Uns mais discretos, outros mais fanáticos. O fato é que, assim como a maioria dos brasileiros, os presidentes da República têm suas preferências quando o assunto é a paixão nacional. Confira agora os times do coração e algumas curiosidades na relação entre os presidentes e o futebol.

Os dois últimos presidentes do Brasil sempre foram muito discretos em relação ao futebol. Temer jamais revelou publicamente o seu clube do coração, embora há quem diga que o atual chefe do Executivo seja torcedor do São Paulo. Dilma, tida como torcedora do Internacional, declarou em 2013 seu amor ao Atlético/MG revelando, inclusive, ter frequentado o Mineirão ainda criança.
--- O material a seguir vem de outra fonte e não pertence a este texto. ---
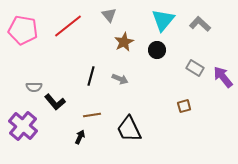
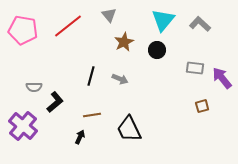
gray rectangle: rotated 24 degrees counterclockwise
purple arrow: moved 1 px left, 1 px down
black L-shape: rotated 90 degrees counterclockwise
brown square: moved 18 px right
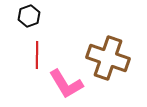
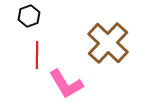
brown cross: moved 15 px up; rotated 24 degrees clockwise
A paixão de Lula pelo Corinthians nunca foi segredo para ninguém. O ex-presidente foi homenageado pelo clube em algumas oportunidades, chegando até mesmo a ser enredo da escola de samba Gaviões da Fiel, principal torcida organizada do Timão, em 2012. Fernando Henrique Cardoso, embora mais reservado, é declarado torcedor do Corinthians e do Fluminense.

Uma característica em comum entre os primeiros presidentes da Nova República é a paixão pelos clubes locais: Tancredo Neves, que não chegou a assumir o cargo, torcia para o América/MG, José Sarney pelo Sampaio Corrêa, do Maranhão, Fernando Collor pelo CSA de Alagoas e Itamar Franco pelo Sport da cidade de Juiz de Fora.

Nem todos os presidentes militares tornaram públicos seus times do coração. O que se sabe é que Médici, que explorou politicamente a conquista do Tri em 1970, era torcedor do Grêmio e do Flamengo, Ernesto Geisel torcia pelo Botafogo e João Figueiredo por Fluminense e Grêmio.

Gaúchos de São Borja e seguidores da mesma linha política, Getúlio Vargas e João Goulart tinham em comum ainda as paixões esportivas: ambos eram torcedores de Grêmio e Vasco. Curiosamente, Jango chegou a jogar nas categorias de base do Internacional, arquirrival do Grêmio, em Porto Alegre.

Eurico Gaspar Dutra, eleito após a deposição de Vargas, era torcedor do Flamengo. Café Filho, do Alecrim/RN e Jânio Quadros era corintiano. Em relação a Juscelino Kubitschek, as fontes divergem: há registros de que ele torcia para os três grandes clubes de Belo Horizonte, além do Vasco.